What you will do: Only these lines of the data below are wanted: the one with "ring dip: (718, 768)", the one with "middle tip: (897, 712)", and any lines between them, each repeated exactly.

Information given:
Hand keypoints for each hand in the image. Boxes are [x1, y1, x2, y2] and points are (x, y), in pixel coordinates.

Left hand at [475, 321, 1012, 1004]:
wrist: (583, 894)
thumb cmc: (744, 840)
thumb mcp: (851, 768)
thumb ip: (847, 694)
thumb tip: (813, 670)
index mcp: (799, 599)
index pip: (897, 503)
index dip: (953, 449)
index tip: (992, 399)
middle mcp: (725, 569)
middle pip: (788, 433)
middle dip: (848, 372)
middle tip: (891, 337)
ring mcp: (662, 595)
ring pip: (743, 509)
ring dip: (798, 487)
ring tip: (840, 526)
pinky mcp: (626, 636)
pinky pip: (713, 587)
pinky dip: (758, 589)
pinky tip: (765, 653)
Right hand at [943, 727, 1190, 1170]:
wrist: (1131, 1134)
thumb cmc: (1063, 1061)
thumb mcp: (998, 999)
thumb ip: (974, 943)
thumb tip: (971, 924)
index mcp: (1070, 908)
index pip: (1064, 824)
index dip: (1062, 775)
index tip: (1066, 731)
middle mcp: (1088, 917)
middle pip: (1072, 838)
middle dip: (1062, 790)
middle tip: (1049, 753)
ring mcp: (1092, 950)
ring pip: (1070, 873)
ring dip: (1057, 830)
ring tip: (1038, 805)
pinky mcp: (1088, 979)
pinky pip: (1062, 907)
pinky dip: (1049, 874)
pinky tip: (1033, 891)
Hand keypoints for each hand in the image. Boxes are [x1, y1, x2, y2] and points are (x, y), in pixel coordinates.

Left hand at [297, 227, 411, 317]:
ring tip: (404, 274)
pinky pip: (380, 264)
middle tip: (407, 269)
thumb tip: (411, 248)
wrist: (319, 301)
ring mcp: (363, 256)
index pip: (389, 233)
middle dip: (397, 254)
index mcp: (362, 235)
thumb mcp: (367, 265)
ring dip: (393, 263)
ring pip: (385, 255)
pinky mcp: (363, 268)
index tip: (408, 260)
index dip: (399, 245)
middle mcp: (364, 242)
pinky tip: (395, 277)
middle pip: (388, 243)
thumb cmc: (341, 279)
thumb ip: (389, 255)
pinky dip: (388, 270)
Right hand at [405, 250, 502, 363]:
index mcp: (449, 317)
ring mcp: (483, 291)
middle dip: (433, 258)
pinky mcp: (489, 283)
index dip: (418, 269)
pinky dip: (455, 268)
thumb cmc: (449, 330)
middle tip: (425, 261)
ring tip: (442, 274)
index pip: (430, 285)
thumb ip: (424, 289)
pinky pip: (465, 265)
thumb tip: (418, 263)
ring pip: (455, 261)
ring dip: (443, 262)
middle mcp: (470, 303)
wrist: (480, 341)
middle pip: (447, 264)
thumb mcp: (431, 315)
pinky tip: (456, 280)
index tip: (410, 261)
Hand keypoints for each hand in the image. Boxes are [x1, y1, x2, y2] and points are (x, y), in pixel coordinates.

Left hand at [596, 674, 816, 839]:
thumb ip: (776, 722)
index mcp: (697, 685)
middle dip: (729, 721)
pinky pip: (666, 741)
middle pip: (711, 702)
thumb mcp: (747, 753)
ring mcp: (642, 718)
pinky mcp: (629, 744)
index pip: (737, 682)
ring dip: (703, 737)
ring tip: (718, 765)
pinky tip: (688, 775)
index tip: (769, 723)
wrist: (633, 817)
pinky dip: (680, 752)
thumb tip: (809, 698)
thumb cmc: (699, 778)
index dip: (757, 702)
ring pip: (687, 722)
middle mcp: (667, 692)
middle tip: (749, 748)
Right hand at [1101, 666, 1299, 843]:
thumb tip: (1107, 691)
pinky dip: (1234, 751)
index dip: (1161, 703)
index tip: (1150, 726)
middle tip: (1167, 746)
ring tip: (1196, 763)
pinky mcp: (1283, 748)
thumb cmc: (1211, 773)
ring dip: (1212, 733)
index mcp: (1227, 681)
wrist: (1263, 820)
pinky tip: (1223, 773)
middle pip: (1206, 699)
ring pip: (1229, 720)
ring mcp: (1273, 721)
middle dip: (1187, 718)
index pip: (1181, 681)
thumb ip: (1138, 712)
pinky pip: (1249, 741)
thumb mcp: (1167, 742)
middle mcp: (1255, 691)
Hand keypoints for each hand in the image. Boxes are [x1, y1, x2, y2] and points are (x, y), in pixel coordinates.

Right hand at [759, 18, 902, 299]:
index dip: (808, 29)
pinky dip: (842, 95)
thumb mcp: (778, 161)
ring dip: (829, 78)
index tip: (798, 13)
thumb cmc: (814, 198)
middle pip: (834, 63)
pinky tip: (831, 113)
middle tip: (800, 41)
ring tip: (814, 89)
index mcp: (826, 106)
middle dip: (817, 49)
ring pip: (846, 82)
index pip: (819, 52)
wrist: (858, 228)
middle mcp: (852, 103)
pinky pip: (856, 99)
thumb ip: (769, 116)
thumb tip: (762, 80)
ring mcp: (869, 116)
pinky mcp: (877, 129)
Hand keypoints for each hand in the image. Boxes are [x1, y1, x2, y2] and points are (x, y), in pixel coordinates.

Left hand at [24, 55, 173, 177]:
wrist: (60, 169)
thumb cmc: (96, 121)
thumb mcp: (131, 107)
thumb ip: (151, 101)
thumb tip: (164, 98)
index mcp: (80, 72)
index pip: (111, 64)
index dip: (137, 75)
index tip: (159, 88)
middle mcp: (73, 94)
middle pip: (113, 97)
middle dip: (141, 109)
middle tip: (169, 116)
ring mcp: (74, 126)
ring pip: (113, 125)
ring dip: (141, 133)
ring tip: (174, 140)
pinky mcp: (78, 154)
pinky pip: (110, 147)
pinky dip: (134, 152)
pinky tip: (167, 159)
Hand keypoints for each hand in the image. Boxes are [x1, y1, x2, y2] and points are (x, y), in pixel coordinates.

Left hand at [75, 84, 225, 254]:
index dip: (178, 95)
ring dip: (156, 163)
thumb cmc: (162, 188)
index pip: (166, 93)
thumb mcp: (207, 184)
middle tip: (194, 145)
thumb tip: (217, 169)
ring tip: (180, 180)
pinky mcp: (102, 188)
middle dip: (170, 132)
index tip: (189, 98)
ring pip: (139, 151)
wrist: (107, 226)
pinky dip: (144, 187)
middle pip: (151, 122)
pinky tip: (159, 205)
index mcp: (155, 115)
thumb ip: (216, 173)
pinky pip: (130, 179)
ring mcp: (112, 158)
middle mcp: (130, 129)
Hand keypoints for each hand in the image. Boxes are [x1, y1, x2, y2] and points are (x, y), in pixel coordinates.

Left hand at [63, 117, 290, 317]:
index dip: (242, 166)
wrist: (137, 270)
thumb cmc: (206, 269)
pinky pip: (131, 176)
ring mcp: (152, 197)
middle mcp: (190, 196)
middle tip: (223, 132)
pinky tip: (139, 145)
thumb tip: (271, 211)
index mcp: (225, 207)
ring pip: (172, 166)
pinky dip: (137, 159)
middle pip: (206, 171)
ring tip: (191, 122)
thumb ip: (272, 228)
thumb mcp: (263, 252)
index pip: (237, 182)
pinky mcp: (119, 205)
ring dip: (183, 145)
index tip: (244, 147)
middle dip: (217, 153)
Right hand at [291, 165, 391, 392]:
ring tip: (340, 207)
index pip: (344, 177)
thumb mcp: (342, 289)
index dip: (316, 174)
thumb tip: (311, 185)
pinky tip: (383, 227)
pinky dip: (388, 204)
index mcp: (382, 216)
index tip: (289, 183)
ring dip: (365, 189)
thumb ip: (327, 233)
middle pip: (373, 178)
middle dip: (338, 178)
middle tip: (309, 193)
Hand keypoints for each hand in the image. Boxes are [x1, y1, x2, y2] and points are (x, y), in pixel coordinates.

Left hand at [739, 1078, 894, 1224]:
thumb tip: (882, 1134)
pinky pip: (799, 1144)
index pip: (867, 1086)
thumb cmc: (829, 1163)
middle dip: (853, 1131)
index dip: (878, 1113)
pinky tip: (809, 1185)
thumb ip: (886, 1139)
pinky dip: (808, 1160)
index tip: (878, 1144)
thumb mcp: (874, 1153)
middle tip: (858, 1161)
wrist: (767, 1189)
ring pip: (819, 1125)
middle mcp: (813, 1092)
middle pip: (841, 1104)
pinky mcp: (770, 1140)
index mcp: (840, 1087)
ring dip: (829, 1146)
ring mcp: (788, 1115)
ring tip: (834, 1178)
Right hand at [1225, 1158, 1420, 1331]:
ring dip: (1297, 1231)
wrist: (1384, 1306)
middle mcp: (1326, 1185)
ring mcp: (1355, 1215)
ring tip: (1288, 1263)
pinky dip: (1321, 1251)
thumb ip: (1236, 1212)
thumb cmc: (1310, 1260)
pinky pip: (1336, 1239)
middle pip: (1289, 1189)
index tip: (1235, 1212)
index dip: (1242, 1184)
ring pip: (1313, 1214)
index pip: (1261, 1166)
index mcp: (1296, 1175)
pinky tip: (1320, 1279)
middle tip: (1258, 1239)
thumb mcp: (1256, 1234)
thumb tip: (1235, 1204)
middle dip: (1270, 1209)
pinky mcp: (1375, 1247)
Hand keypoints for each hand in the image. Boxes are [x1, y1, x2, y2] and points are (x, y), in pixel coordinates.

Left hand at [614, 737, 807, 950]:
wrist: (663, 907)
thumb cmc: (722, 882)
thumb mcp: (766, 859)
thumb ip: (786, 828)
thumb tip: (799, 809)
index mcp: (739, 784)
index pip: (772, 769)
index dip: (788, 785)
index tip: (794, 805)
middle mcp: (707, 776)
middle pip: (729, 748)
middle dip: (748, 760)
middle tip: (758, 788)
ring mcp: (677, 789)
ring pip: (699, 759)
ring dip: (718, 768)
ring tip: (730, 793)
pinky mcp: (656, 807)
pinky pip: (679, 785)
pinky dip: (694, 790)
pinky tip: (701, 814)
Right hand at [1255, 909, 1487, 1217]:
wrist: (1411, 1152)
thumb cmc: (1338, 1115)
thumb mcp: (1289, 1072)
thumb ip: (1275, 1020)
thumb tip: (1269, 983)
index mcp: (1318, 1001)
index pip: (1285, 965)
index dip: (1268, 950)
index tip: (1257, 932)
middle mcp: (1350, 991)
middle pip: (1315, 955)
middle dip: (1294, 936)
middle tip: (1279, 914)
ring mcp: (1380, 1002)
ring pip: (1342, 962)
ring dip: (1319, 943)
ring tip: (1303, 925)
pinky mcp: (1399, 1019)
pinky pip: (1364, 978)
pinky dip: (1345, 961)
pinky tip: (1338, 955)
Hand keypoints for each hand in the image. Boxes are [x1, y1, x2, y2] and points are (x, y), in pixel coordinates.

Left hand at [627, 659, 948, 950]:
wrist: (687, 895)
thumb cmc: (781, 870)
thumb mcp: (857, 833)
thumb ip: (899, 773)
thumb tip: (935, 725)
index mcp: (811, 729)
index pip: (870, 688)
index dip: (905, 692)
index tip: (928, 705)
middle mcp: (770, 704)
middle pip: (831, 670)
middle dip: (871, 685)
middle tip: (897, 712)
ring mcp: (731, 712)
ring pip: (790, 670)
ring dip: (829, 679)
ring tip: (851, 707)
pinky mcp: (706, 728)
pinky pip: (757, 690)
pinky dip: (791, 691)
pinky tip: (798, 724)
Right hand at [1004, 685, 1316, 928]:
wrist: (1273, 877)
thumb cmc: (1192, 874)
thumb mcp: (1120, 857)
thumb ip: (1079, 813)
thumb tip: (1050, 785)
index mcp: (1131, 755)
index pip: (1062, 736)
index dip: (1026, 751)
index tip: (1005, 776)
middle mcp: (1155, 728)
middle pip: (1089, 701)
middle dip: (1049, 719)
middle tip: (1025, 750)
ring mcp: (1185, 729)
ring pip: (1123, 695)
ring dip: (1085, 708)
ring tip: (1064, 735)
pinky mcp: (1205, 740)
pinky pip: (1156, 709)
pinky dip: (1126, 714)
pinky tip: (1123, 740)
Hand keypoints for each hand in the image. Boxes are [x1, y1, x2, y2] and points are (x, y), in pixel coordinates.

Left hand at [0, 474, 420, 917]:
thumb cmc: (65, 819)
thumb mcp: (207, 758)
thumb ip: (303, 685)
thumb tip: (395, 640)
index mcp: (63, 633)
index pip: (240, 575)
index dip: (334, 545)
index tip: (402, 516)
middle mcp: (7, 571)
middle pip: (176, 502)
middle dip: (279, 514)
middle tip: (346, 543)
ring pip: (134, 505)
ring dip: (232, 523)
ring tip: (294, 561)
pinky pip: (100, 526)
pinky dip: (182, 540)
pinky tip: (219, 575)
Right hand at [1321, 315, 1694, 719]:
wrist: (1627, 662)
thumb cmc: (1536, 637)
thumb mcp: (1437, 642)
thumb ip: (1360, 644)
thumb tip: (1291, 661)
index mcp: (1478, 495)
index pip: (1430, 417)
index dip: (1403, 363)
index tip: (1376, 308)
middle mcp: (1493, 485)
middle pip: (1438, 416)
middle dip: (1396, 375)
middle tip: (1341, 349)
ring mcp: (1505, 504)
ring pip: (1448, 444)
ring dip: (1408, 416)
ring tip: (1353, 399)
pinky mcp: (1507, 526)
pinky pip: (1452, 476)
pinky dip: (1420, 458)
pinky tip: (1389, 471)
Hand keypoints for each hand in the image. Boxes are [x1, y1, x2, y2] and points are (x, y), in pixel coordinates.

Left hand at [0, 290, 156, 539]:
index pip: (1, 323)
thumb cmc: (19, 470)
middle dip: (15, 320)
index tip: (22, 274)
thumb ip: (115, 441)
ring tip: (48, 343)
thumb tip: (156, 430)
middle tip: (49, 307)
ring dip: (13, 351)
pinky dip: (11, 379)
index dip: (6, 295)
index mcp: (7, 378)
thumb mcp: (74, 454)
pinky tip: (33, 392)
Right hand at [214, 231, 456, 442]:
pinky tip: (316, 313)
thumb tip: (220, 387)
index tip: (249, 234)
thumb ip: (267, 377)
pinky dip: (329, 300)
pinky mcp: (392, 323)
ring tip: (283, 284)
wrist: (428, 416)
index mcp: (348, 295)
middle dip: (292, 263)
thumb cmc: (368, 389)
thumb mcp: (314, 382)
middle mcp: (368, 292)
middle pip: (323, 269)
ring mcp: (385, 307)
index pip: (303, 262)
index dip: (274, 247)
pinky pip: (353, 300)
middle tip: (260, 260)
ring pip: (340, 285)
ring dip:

Answer for the task:
ring dip: (718, 768)
ring tip: (730, 793)
pinky mcp: (656, 807)
pinky pip: (679, 785)
pinky dip: (694, 790)
pinky tip: (701, 814)
Right hand at [1255, 909, 1487, 1217]:
wrist: (1411, 1152)
thumb cmc: (1338, 1115)
thumb mcp: (1289, 1072)
thumb ip: (1275, 1020)
thumb tip: (1269, 983)
index mcp: (1318, 1001)
index pip: (1285, 965)
index dip: (1268, 950)
index tip: (1257, 932)
middle mcp: (1350, 991)
middle pip: (1315, 955)
middle dip: (1294, 936)
middle tip: (1279, 914)
ring mcp: (1380, 1002)
ring pip: (1342, 962)
ring dip: (1319, 943)
ring tip: (1303, 925)
pinky mcp: (1399, 1019)
pinky pip: (1364, 978)
pinky dip: (1345, 961)
pinky tip: (1338, 955)
Hand keypoints for each hand in the image. Boxes are [x1, y1, x2, y2] and points are (x, y), in pixel coordinates.

Left hand at [627, 659, 948, 950]:
wrist: (687, 895)
thumb cmc: (781, 870)
thumb mcp: (857, 833)
thumb ip: (899, 773)
thumb tip: (935, 725)
index mcp: (811, 729)
index pip: (870, 688)
index dip: (905, 692)
index tip: (928, 705)
middle mcp: (770, 704)
middle pip: (831, 670)
middle dip: (871, 685)
middle tip: (897, 712)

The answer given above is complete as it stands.